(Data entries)
"""
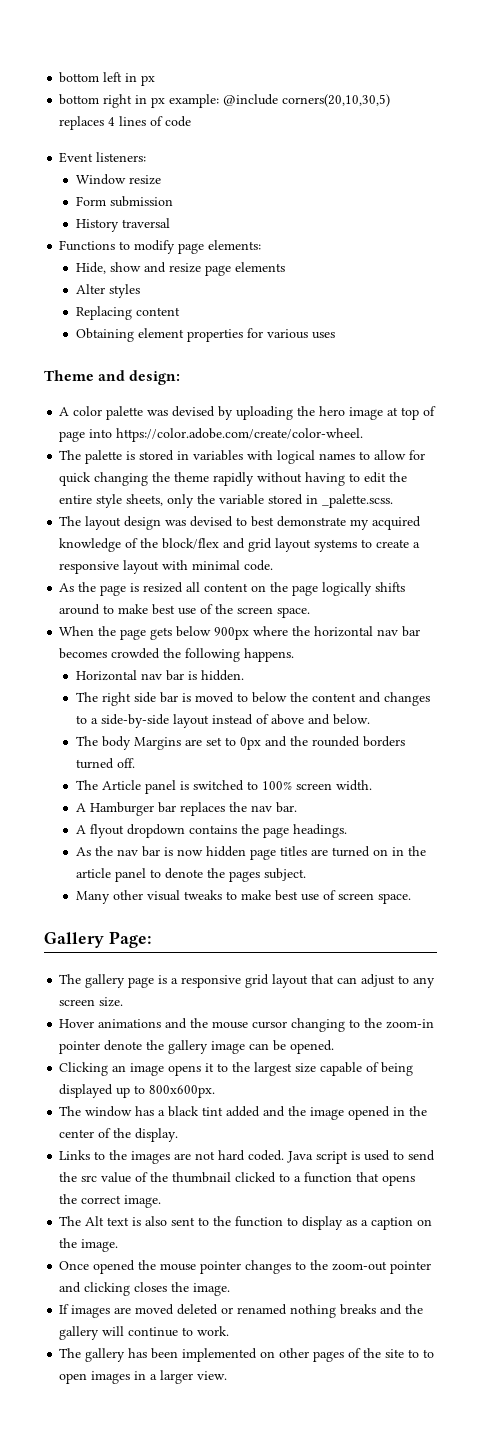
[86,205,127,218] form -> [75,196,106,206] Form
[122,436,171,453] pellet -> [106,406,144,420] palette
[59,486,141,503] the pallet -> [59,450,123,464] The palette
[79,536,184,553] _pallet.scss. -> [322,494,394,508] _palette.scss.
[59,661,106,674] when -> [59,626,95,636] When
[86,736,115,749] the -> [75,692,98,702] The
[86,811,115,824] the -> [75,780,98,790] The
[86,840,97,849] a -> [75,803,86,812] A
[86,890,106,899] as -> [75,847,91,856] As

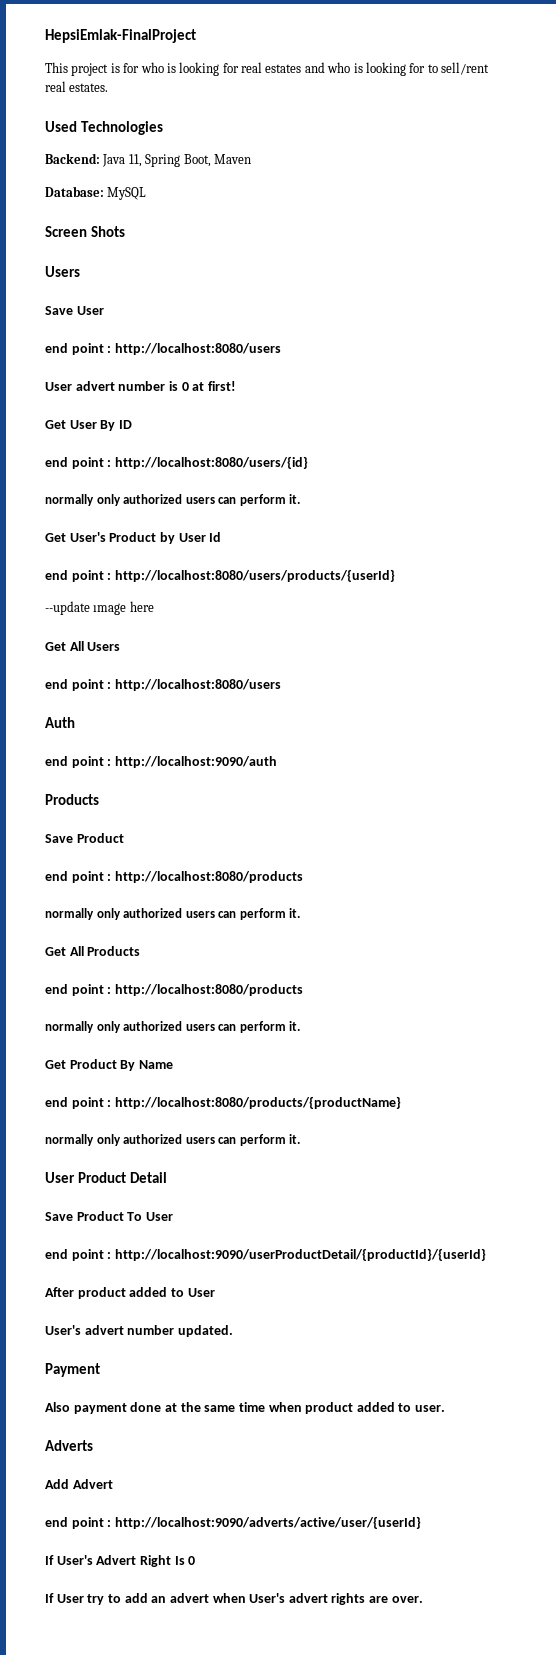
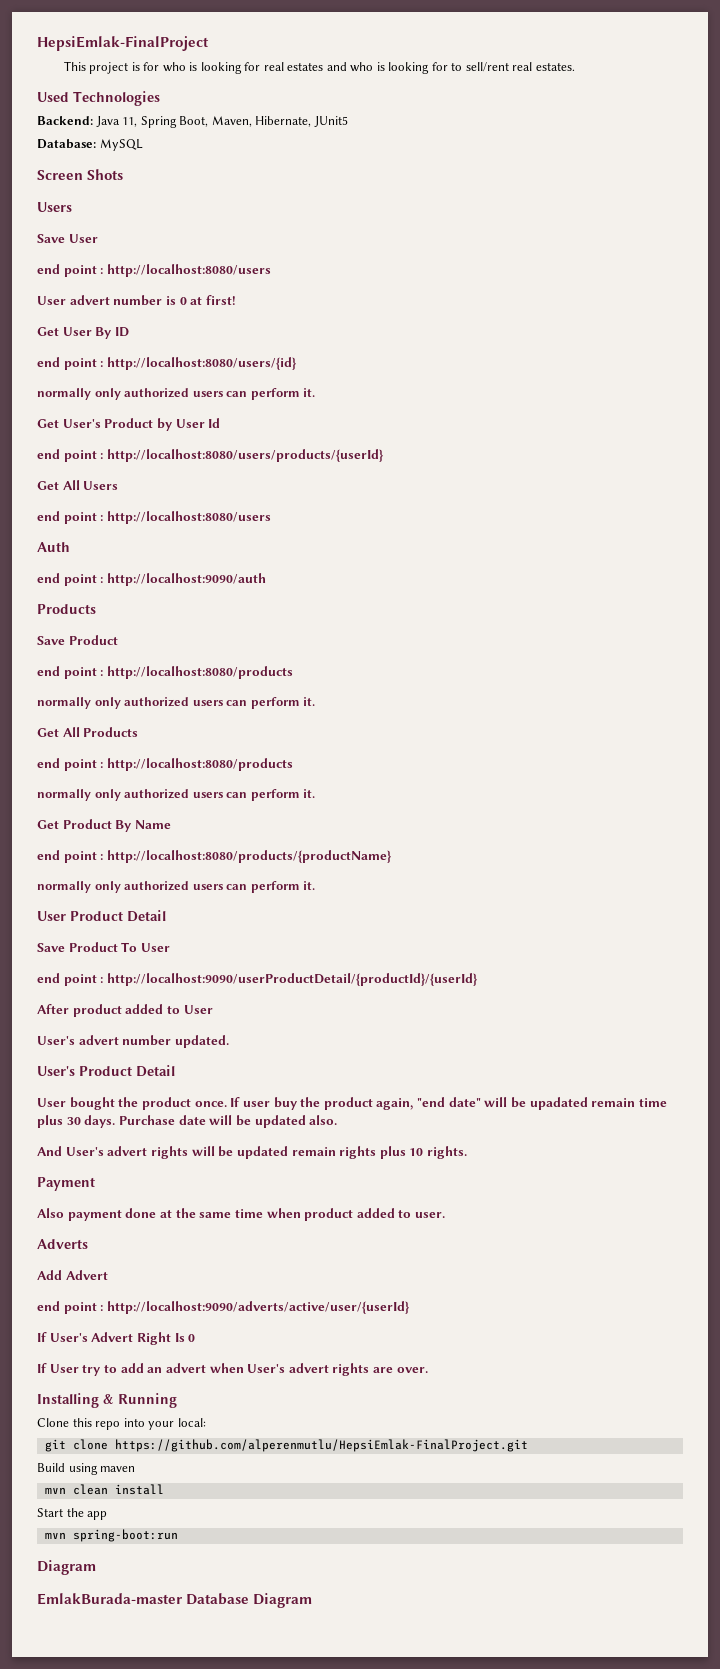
[213,154,251,164] Maven -> [211,116,348,127] Maven, Hibernate, JUnit5
[45,601,154,615] // --update ımage here -> (384, 455) none
(233, 1331) none -> [37,1065,175,1077] [37,1097,667,1110] [37,1115,338,1128] [37,1146,468,1159] // User's Product Detail // User bought the product once. If user buy the product again, "end date" will be upadated remain time plus 30 days. Purchase date will be updated also. // And User's advert rights will be updated remain rights plus 10 rights.
(423, 1599) none -> [37,1393,177,1408] [37,1418,206,1430] [44,1439,528,1452] [37,1463,136,1475] [44,1484,164,1495] [37,1508,108,1520] [44,1529,178,1542] [37,1560,96,1575] [37,1593,313,1608] // Installing & Running // Clone this repo into your local: // git clone https://github.com/alperenmutlu/HepsiEmlak-FinalProject.git // Build using maven // mvn clean install // Start the app // mvn spring-boot:run // Diagram // EmlakBurada-master Database Diagram

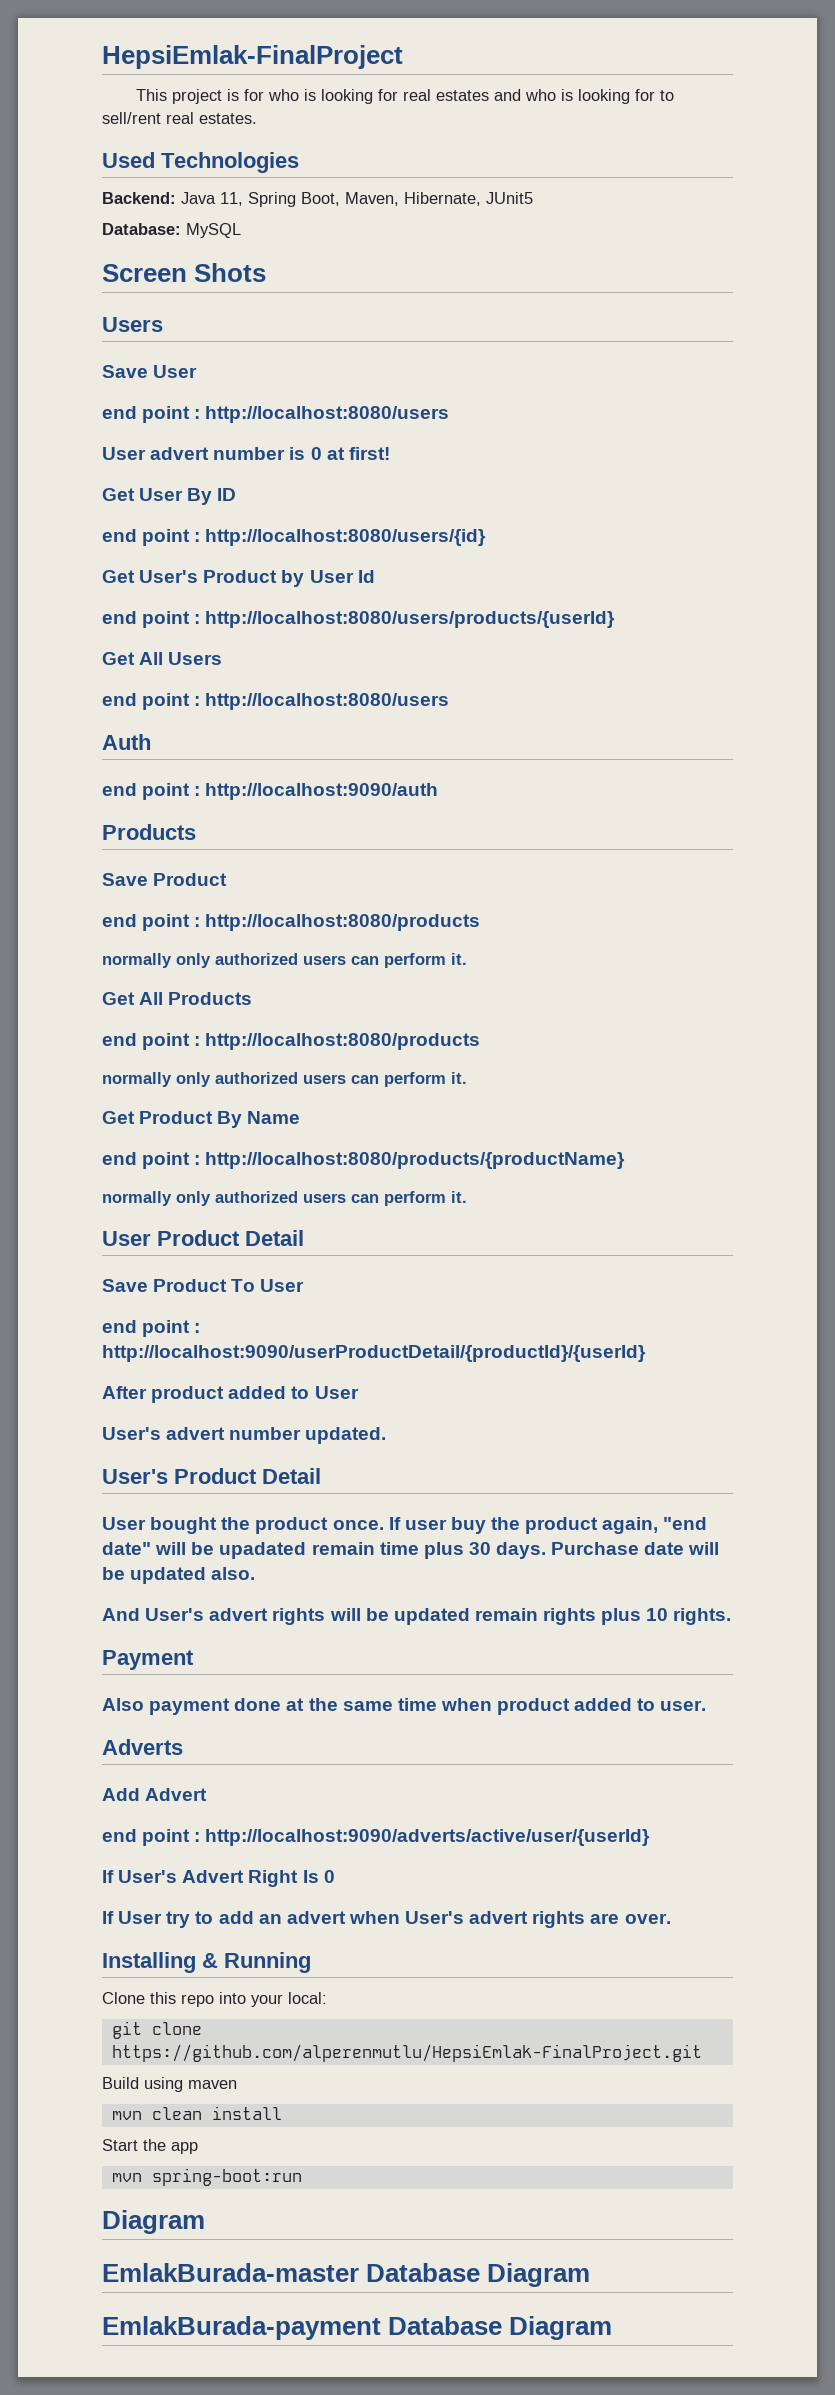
[37,388,316,400] // normally only authorized users can perform it. -> (487, 537) none
(313, 1600) none -> [102,2316,613,2340] // EmlakBurada-payment Database Diagram

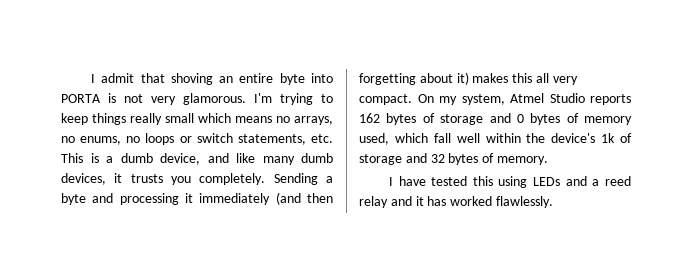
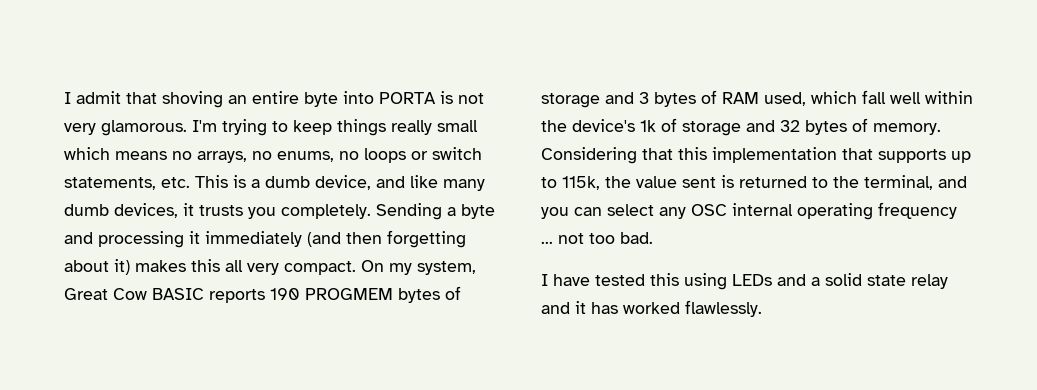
[510,93,631,105] [359,113,380,123] Atmel Studio reports 162 -> [64,288,393,303] Great Cow BASIC reports 190 PROGMEM
[516,113,632,125] 0 bytes of memory -> [639,90,759,107] 3 bytes of RAM
(548, 160) none -> [541,147,971,164] [541,175,967,190] [541,202,957,220] [541,232,653,244] Considering that this implementation that supports up to 115k, the value sent is returned to the terminal, and you can select any OSC internal operating frequency ... not too bad.
[605,176,631,186] reed -> [825,273,906,286] solid state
"""
Reprint the data verbatim, pictures excluded.

[86,205,127,218] form -> [75,196,106,206] Form
[122,436,171,453] pellet -> [106,406,144,420] palette
[59,486,141,503] the pallet -> [59,450,123,464] The palette
[79,536,184,553] _pallet.scss. -> [322,494,394,508] _palette.scss.
[59,661,106,674] when -> [59,626,95,636] When
[86,736,115,749] the -> [75,692,98,702] The
[86,811,115,824] the -> [75,780,98,790] The
[86,840,97,849] a -> [75,803,86,812] A
[86,890,106,899] as -> [75,847,91,856] As

[213,154,251,164] Maven -> [211,116,348,127] Maven, Hibernate, JUnit5
[45,601,154,615] // --update ımage here -> (384, 455) none
(233, 1331) none -> [37,1065,175,1077] [37,1097,667,1110] [37,1115,338,1128] [37,1146,468,1159] // User's Product Detail // User bought the product once. If user buy the product again, "end date" will be upadated remain time plus 30 days. Purchase date will be updated also. // And User's advert rights will be updated remain rights plus 10 rights.
(423, 1599) none -> [37,1393,177,1408] [37,1418,206,1430] [44,1439,528,1452] [37,1463,136,1475] [44,1484,164,1495] [37,1508,108,1520] [44,1529,178,1542] [37,1560,96,1575] [37,1593,313,1608] // Installing & Running // Clone this repo into your local: // git clone https://github.com/alperenmutlu/HepsiEmlak-FinalProject.git // Build using maven // mvn clean install // Start the app // mvn spring-boot:run // Diagram // EmlakBurada-master Database Diagram

[37,388,316,400] // normally only authorized users can perform it. -> (487, 537) none
(313, 1600) none -> [102,2316,613,2340] // EmlakBurada-payment Database Diagram

[510,93,631,105] [359,113,380,123] Atmel Studio reports 162 -> [64,288,393,303] Great Cow BASIC reports 190 PROGMEM
[516,113,632,125] 0 bytes of memory -> [639,90,759,107] 3 bytes of RAM
(548, 160) none -> [541,147,971,164] [541,175,967,190] [541,202,957,220] [541,232,653,244] Considering that this implementation that supports up to 115k, the value sent is returned to the terminal, and you can select any OSC internal operating frequency ... not too bad.
[605,176,631,186] reed -> [825,273,906,286] solid state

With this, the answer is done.